Think of it this way and see if it gets you closer to where I'm at - The seller pays money to list an ad. They take the time to post pictures and write a description. The seller is really the one who is "invested" at this point, not the potential buyer. Someone comes along and submits an offer on an ad which is inviting people to submit an offer. To my mind, that's step 1 of a negotiation. I don't mind if the person comes back and tells me to sling my hook. That would be part of the negotiation process, step 2, if you like. At that point (and not before), I decide how badly I want this thing and either continue the negotiation or walk away. That's how it's supposed to work, I think, and not....submit an offer....then....silence. 

In this particular case, had the seller responded and said something like "Look, I really want my asking price". I would have paid it, in full. But paying full price up-front without starting a negotiation when someone is inviting an offer, makes no sense to me. 
@tablejockey +1, you beat me to the punch about the Kenny G thing. Enjoy the music
A "lowball" offer is an what the seller determines to be "lowball". I've ignored such warnings in an ad, submitted what I want to pay. The offer always includes a detailed explanation as to why I feel my offer is justified. It worked on one occasion. The other times the seller whines about how it's "unique,flawless, blah, blah, blah-whatever.

As a buyer, I just cast a wide net to find the deal I want.Submit an offer, don't hold your breath. Move on and look for another listing. There's always something better that pops up eventually.

"now I’m back to square one and without the means to play my favorite Kenny G Christmas albums."
That may be a blessing.
https://www.youtube.com/watch?v=fPPCPqDINEk

First, don't take any non-response personally!
It is not necessarily about you, or the details of any
potential transaction.

You don't know anything about the seller, their
personality or communication style, or their
pandemic-related challenges.

Audio sales and purchases are not exactly like arranging for
a rental car at the airport, correct?

Did you ever look in the mirror and wonder
why everyone is not like you, or think the way you 
think?  (Didn't accomplish much, did it?)
When I’m selling, I respond to all offers. That doesn’t mean I counter or accept them. Some, I just say, "No, thanks."
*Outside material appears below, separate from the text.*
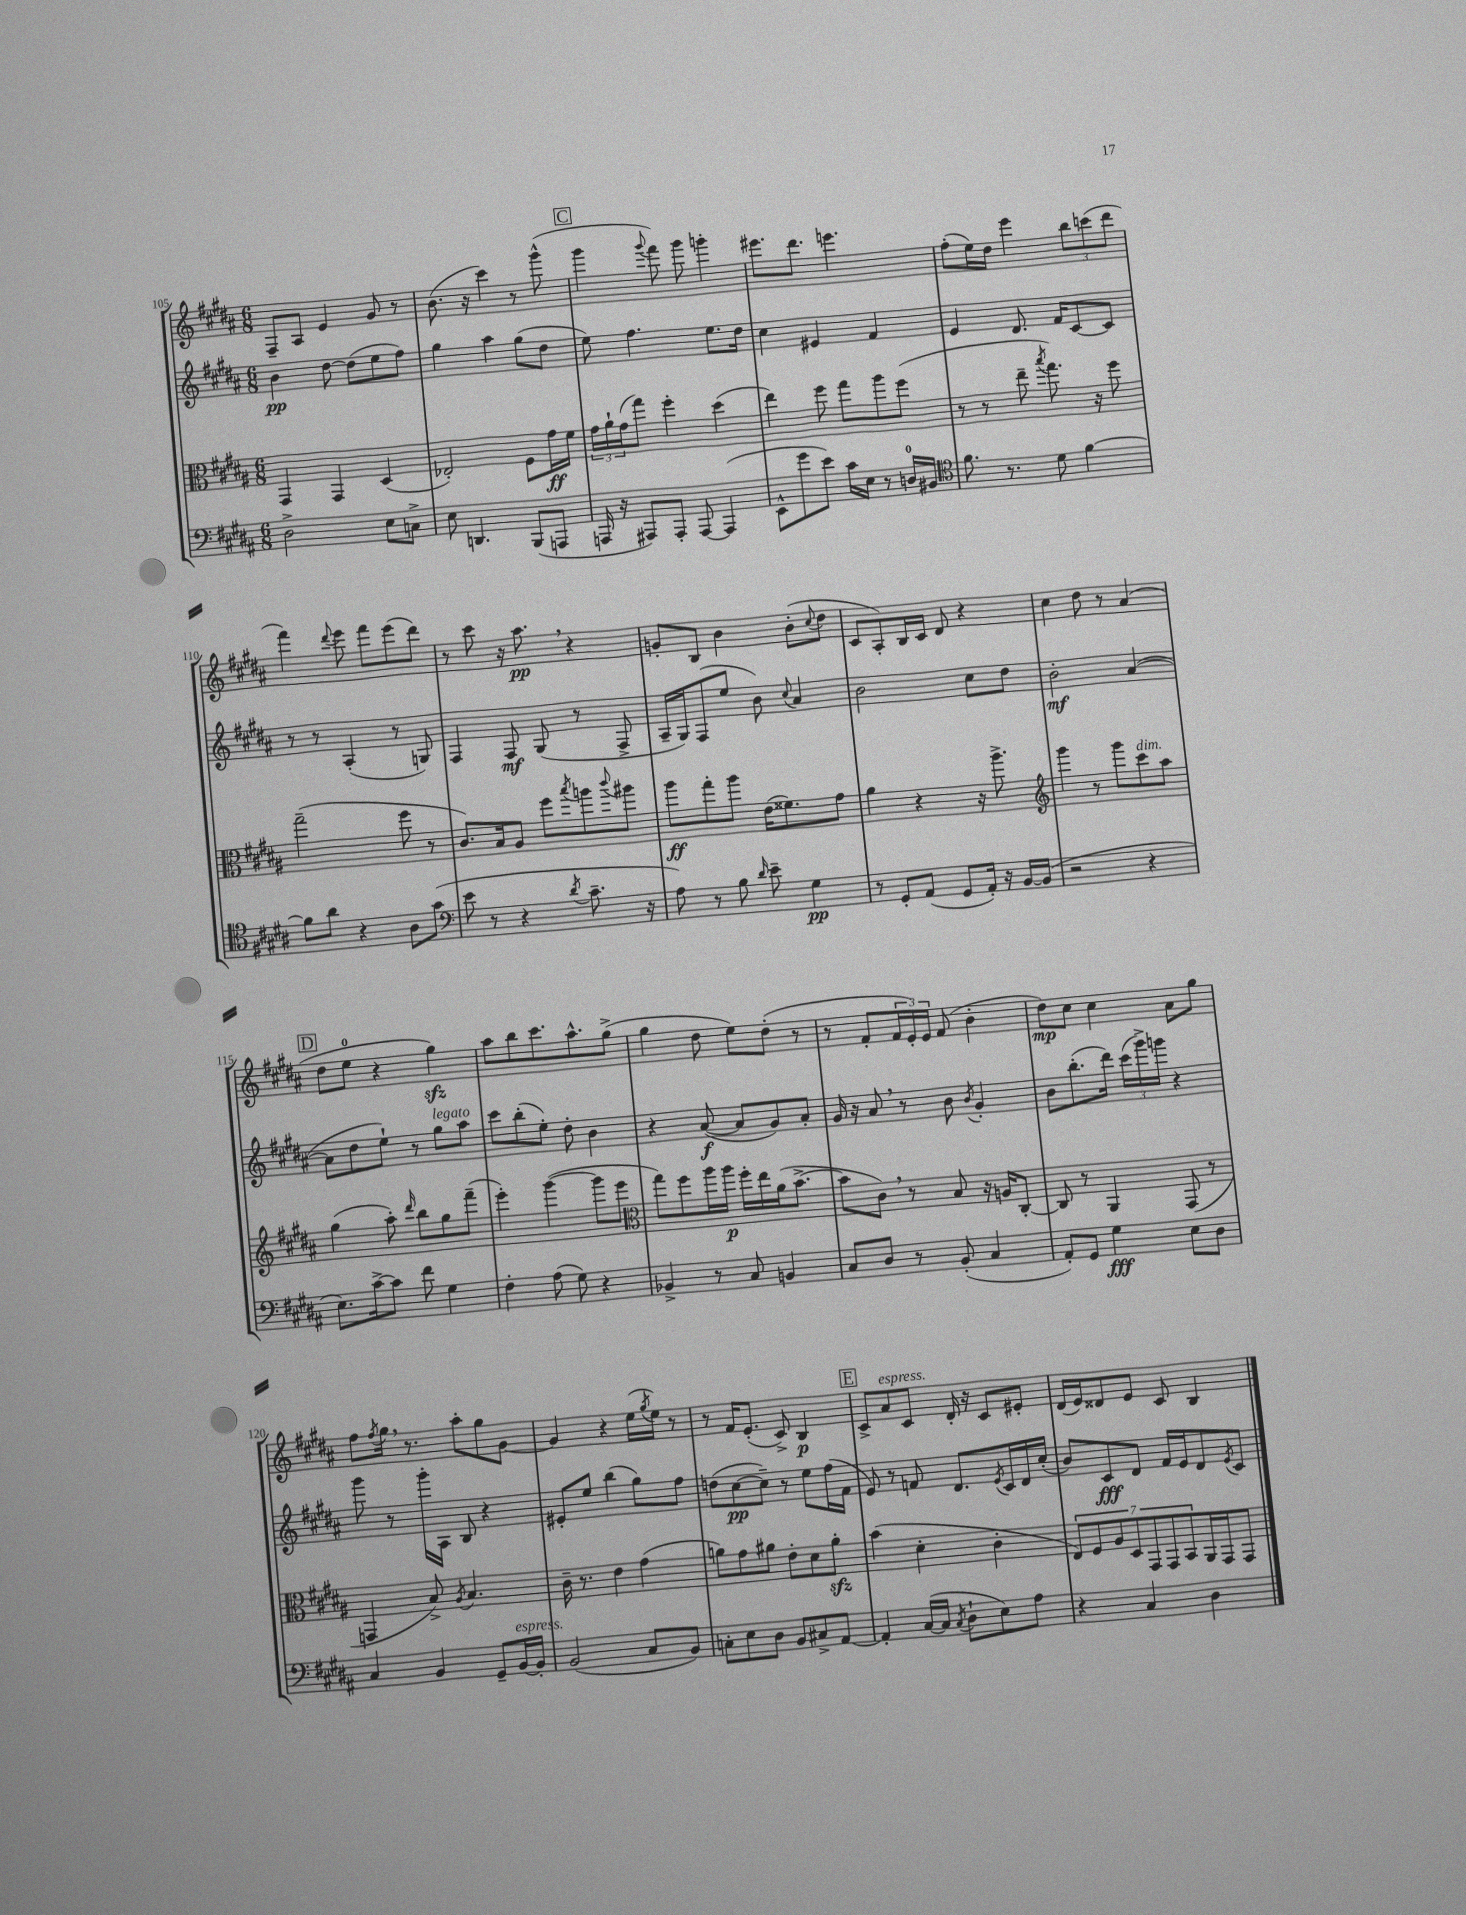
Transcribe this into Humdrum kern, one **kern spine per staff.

I think it’s better business practice to respond promptly to anyone who bothers to send an offer. I’ll go further, I find it rude not to respond. But we are living in a time when rudeness is common, even celebrated in some circles.
You've got way too much emotionally invested. Its a business transaction. Its a negotiation in a business transaction. There's a lot of lessons learned over the years. The one applies here is, "He who wants it most never gets the best price." The mistake you made is not knowing ahead of time just how much you want it. 

If you know you want it a lot then you would just pay full price and be happy to get it. If not then you offer whatever price makes you indifferent. What that means is, if you get it at that price you'll be okay with it. But if not you will be okay with that too. 

How fast a seller responds has no bearing on any of this. Where it comes into play is later on. Because if the seller is lax responding he may well be lax in shipping, packaging, questions, returns, everything.  

Please note this is completely 180 degrees opposite to the way you are looking at things now. Your way you are helplessly asking what are you supposed to do. My way you only do what you want anyway and don't even really care what the seller does. My way if he replies and sells its a pleasant surprise. But if not? That's fine too.